*Task to complete*: From the records below, copy out exactly the lines from the one containing "pyautogui.moveTo(502, 436); pyautogui.dragTo(526, 434)" to the one containing "pyautogui.scroll(1, 497, 400)", both included. Add nothing else.

*Excerpted data*:

- Opening Delimiter -

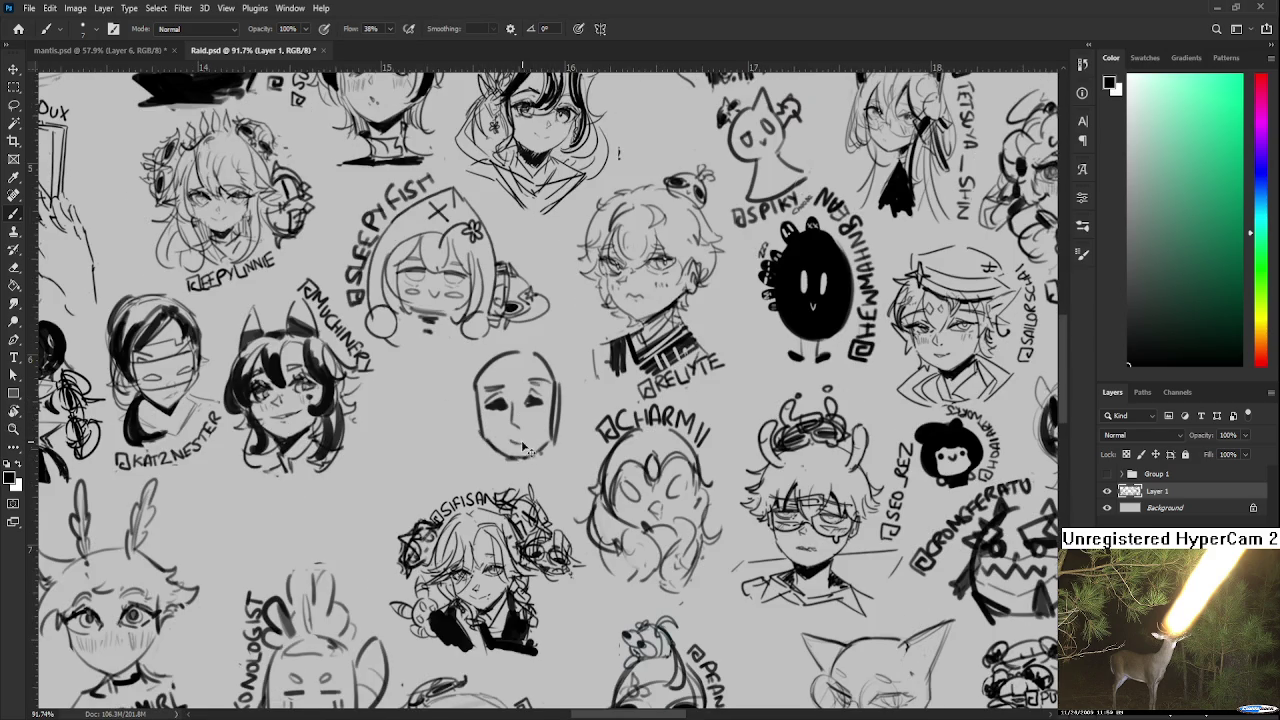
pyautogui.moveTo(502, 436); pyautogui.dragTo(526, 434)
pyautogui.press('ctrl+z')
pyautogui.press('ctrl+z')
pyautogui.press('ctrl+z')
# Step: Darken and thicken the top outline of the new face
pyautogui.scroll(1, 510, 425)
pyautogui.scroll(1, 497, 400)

- Closing Delimiter -
- Opening Delimiter -

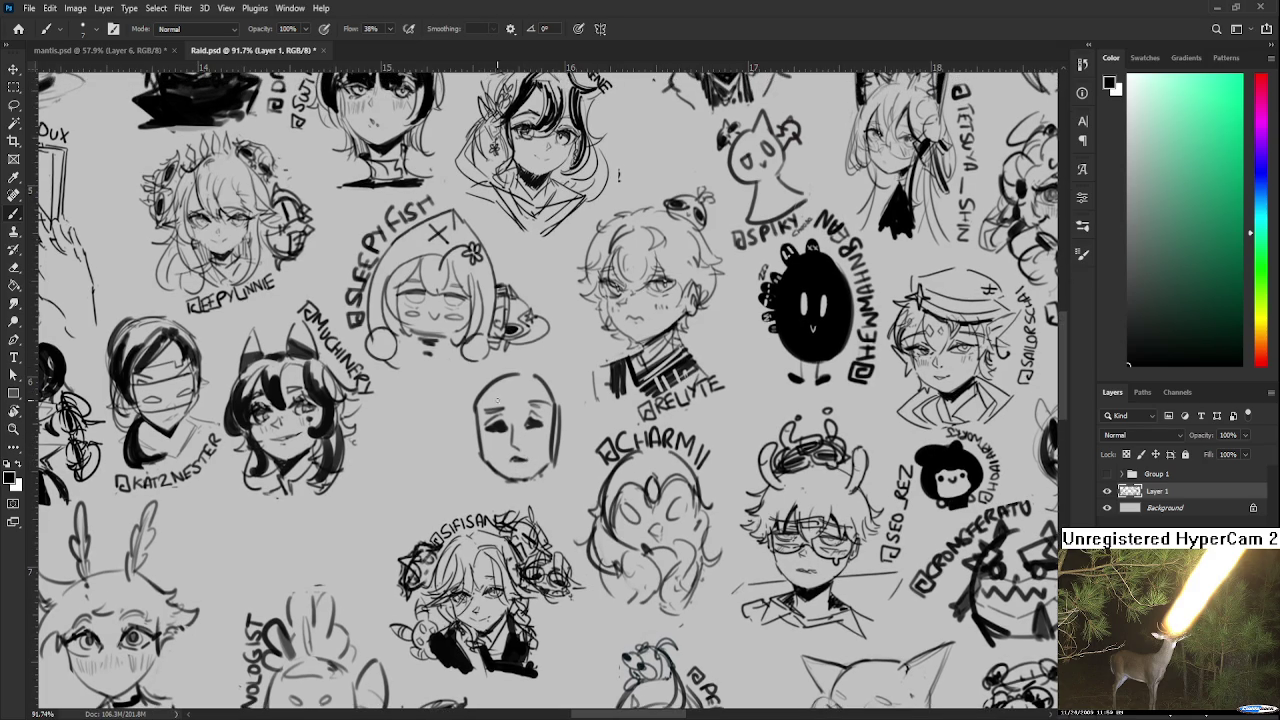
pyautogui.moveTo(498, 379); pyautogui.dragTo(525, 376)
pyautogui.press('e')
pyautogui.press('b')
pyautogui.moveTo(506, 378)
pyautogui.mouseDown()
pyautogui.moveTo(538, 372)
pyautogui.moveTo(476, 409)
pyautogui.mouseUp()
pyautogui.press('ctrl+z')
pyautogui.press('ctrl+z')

- Closing Delimiter -

*Reply*:
pyautogui.moveTo(502, 436); pyautogui.dragTo(526, 434)
pyautogui.press('ctrl+z')
pyautogui.press('ctrl+z')
pyautogui.press('ctrl+z')
# Step: Darken and thicken the top outline of the new face
pyautogui.scroll(1, 510, 425)
pyautogui.scroll(1, 497, 400)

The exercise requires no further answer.